Вслед за этим испытанием Людовик XVI был подвергнут еще другому и с тем же несчастным результатом. На западе вспыхнули первые религиозные смуты. Учредительное собрание послало туда двух представителей, один из которых был Жансонне, впоследствии прославившийся в партии Жиронды. Доклад свой они сделали уже Законодательному собранию, и он, хотя был составлен в весьма умеренном духе, исполнил собрание негодованием. Читатели помнят, что Учредительное собрание, отставляя от должности священников, отказывавшихся присягнуть Конституции, положило им, однако, пенсии и оставило право частным образом отправлять богослужение. С тех пор эти священники не переставали возбуждать народ против своих присягнувших собратьев и выставлять их нечестивцами, опасными, пагубными, не имевшими права священнодействовать. Они таскали поселян за собой далеко от деревень, чтобы отслужить обедню. Поселяне сердились, видя свои церкви занятыми богослужением, по их мнению, ложным, а себя – вынужденными так далеко ходить за истинным. Нередко они нападали на присягнувших священников и их помощников. Междоусобная война могла разразиться каждую минуту. Собранию были доставлены еще новые сведения, и опасность была показана еще увеличившейся.
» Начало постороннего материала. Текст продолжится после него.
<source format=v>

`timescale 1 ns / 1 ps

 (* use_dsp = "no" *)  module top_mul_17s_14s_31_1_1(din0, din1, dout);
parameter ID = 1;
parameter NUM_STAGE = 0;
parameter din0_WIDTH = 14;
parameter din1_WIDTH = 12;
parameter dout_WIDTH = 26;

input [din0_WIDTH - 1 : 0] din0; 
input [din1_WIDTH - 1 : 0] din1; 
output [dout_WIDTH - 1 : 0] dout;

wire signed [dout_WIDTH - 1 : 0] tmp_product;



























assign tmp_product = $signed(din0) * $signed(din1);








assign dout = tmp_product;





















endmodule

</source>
Тогда депутаты решили принять против этих новых внутренних врагов конституции меры, подобные тем, которые были приняты против вооруженных врагов из-за Рейна, и подвергнуть короля новому испытанию.
Учредительное собрание постановило для всех священников гражданскую присягу. Те, кто отказались принимать ее, утрачивали звание служителей церкви, получавших жалованье от государства, но сохраняли небольшие пенсии и свободу отправлять службы частным образом. Ничто не могло быть мягче и умереннее подобной меры. Законодательное собрание снова потребовало присяги, но отказывавшихся принять ее лишало уже всякого содержания. Так как они злоупотребляли своей свободой, возбуждая междоусобную войну, то депутаты постановили, что, смотря по их поведению, эти священники могут быть даже осуждены на тюремное заключение, если откажут в повиновении. Наконец депутаты вовсе запретили им отправлять службы даже частным образом и приказали, чтобы местные администрации доставляли им списки таких священников с характеристиками каждого.
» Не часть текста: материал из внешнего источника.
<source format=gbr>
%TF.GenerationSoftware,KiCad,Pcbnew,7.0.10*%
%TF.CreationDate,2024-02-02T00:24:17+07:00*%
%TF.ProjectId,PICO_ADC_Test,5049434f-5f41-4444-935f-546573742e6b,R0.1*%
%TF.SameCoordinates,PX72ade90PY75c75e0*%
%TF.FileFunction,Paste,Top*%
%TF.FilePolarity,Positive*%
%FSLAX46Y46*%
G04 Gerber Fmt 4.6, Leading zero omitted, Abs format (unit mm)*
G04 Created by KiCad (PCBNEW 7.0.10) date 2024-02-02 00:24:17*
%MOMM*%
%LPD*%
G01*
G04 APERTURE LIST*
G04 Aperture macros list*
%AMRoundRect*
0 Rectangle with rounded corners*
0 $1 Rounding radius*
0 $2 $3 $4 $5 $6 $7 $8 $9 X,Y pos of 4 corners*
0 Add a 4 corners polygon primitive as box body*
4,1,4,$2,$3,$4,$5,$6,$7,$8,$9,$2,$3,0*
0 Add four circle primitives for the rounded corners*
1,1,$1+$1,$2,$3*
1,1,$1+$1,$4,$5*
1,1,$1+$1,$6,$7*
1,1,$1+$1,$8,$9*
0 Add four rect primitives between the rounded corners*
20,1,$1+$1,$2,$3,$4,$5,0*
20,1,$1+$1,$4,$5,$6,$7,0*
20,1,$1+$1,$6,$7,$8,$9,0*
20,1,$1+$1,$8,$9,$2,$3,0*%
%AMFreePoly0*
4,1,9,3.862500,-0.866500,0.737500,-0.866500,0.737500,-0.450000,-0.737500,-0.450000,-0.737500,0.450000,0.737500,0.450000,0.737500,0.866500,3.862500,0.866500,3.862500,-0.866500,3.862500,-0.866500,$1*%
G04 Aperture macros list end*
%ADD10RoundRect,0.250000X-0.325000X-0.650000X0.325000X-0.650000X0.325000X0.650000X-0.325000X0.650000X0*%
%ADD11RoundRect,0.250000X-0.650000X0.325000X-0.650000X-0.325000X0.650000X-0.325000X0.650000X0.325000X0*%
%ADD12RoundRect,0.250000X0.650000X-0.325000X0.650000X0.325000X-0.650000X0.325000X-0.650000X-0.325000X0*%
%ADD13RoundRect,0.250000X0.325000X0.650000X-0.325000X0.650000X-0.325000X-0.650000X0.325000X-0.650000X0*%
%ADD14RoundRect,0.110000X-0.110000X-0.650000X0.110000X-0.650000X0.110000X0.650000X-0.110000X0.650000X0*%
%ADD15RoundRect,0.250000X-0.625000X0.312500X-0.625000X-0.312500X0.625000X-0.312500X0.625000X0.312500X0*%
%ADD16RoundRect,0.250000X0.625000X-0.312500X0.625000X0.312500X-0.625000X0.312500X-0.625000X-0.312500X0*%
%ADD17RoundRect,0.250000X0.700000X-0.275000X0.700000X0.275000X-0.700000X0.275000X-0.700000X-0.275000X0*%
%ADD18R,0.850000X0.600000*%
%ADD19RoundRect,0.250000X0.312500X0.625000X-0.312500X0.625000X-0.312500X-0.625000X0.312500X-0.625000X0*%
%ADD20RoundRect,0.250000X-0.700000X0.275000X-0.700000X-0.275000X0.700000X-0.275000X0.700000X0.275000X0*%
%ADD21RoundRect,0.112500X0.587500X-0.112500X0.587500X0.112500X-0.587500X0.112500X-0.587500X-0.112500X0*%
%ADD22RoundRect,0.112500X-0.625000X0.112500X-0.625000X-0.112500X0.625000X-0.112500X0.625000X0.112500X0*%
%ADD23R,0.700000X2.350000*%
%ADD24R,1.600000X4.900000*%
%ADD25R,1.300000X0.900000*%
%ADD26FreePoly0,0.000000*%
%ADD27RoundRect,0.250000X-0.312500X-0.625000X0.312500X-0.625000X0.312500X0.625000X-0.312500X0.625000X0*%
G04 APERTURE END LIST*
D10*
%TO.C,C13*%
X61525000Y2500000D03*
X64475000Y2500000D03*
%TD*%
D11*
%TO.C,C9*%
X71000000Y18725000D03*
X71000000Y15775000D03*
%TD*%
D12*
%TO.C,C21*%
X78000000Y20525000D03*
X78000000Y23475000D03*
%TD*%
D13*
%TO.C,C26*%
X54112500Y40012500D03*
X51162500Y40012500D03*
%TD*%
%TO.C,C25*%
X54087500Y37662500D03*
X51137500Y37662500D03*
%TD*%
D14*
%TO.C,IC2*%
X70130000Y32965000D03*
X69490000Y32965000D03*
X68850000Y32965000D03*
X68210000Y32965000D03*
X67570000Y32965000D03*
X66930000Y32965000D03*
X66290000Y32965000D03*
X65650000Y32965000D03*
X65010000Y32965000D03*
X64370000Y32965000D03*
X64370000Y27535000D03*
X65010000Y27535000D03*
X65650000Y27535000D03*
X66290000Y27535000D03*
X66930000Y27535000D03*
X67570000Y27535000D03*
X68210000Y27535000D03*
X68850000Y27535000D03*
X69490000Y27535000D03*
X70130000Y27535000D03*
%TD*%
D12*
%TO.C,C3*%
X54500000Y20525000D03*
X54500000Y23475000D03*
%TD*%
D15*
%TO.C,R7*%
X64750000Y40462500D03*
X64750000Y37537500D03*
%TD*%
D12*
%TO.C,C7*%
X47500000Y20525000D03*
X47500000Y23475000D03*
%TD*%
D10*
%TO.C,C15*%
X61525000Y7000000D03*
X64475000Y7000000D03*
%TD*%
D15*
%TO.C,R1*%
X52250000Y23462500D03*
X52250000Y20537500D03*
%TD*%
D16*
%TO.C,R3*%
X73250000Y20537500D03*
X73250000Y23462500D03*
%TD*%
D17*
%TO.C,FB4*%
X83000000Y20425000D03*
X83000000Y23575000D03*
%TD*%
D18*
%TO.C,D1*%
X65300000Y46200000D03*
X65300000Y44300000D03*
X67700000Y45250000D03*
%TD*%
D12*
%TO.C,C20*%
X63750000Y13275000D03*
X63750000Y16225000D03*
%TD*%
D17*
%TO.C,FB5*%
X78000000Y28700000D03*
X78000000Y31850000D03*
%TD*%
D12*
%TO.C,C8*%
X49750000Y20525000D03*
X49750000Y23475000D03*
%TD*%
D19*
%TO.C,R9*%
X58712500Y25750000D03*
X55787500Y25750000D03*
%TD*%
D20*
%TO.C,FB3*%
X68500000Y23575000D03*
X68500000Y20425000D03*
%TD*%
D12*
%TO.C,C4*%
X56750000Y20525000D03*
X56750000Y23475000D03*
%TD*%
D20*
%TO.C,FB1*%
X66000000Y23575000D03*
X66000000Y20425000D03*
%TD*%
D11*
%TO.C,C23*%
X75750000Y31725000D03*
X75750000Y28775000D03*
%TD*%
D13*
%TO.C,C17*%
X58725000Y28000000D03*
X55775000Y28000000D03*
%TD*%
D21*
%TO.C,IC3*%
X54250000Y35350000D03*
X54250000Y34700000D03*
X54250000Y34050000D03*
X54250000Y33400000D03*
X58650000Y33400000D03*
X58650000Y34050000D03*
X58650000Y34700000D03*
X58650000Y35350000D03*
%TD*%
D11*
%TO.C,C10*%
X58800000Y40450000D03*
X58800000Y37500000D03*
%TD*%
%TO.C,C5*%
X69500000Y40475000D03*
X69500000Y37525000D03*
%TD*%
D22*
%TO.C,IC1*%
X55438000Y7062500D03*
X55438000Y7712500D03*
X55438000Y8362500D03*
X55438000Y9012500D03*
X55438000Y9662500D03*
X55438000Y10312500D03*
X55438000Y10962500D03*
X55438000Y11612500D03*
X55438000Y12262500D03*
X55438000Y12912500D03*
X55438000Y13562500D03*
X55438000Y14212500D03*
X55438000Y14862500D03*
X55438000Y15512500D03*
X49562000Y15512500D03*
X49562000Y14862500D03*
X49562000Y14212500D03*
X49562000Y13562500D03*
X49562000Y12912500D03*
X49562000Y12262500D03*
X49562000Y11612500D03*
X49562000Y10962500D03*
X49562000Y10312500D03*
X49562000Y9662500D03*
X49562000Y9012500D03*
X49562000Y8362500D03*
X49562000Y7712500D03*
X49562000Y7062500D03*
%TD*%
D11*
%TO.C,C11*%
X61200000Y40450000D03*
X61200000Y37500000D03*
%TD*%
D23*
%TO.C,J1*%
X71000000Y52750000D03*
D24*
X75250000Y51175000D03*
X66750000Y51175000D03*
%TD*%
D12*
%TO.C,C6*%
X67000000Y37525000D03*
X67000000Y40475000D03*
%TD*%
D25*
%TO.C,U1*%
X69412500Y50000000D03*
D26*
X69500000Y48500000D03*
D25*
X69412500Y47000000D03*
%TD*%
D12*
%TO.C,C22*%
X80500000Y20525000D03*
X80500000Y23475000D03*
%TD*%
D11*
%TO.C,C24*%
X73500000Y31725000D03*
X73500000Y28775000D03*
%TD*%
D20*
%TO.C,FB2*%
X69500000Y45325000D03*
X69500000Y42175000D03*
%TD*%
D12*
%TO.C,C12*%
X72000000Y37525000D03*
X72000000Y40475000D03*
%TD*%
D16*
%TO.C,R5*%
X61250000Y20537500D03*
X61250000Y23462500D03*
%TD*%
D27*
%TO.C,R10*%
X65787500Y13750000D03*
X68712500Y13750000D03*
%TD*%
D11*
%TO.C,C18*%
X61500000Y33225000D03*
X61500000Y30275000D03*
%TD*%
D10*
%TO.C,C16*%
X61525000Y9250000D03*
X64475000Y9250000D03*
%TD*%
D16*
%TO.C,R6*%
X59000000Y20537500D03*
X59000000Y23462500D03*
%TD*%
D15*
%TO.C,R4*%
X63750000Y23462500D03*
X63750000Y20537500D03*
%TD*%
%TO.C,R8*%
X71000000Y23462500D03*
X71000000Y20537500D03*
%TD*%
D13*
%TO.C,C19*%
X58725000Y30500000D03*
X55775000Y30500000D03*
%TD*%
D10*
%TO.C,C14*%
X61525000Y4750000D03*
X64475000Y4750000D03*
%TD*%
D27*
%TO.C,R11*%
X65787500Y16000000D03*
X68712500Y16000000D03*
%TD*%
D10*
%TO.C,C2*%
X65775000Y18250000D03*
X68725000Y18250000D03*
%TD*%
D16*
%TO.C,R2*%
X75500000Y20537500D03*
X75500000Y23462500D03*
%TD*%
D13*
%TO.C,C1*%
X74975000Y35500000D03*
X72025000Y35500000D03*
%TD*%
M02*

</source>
Эта мера, постановленная 29 ноября, равно как и первая, против эмигрантов, объясняется страхом, который овладевает угрожаемыми правительствами и заставляет их окружать себя чрезмерными предосторожностями. Они уже не наказывают за совершенный акт, а преследуют еще только предполагаемое нападение, и тогда уже действия их легко становятся жестокими и произвольными, как само подозрение.
Епископы и священники, остававшиеся в Париже и сохранявшие сношения с королем, тотчас же поднесли ему записку против этого декрета. Без того уже мучимый совестью, король, всегда упрекавший себя за то, что и первый-то декрет утвердил, не нуждался в поощрении, чтобы отказать в утверждении второму.
«Что касается этого, – говорил он, разумея новый проект закона, – меня скорее лишат жизни, чем заставят утвердить его». Министры более или менее разделяли это мнение. Барнав и Ламеты, с которыми король еще иногда совещался, тоже советовали ему не утверждать проекта, но присовокупляли к этому совету и другие, которым король не мог решиться следовать: они советовали не оставлять ни малейшего сомнения насчет расположений короля, а для этого удалить от своей особы всех священников, не принявших присяги, и свою домашнюю церковь составить исключительно из церковных лиц, преданных Конституции. Но из всех даваемых ему советов, Людовик всегда принимал только ту часть, которая согласовалась с его нерешительностью или ханжеством. Дюпор-Дютертр, хранитель печати и представитель конституционной партии в министерстве, добился того, что мнение Барнава и Ламетов было принято министрами, и, когда совет, к великому удовольствию Людовика, решил, что следует снова прибегнуть к вето, прибавил, что не худо бы окружить особу короля священниками, не подлежавшими подозрению. Но против этого предложения Людовик, обыкновенно столь податливый, выказал неодолимое упорство и объявил, что если уж свобода совести постановлена для всех, то он не менее своих подданных имеет право пользоваться ею и может иметь около себя тех священников, которые ему по душе. Министры не настаивали и, еще не доводя этого до сведения собрания, решили декрета не утверждать.
Конституционная партия, которой, по-видимому, король предался в эту пору, оказала ему новую помощь в лице директории департамента. Эта директория состояла из наиболее почитаемых членов Учредительного собрания: тут были герцог Ларошфуко, Талейран, Бомец, Деменье, Ансон и другие. Директория подала королю петицию, не официально, а в качестве собрания частных лиц, прося о неутверждении последнего декрета против священников.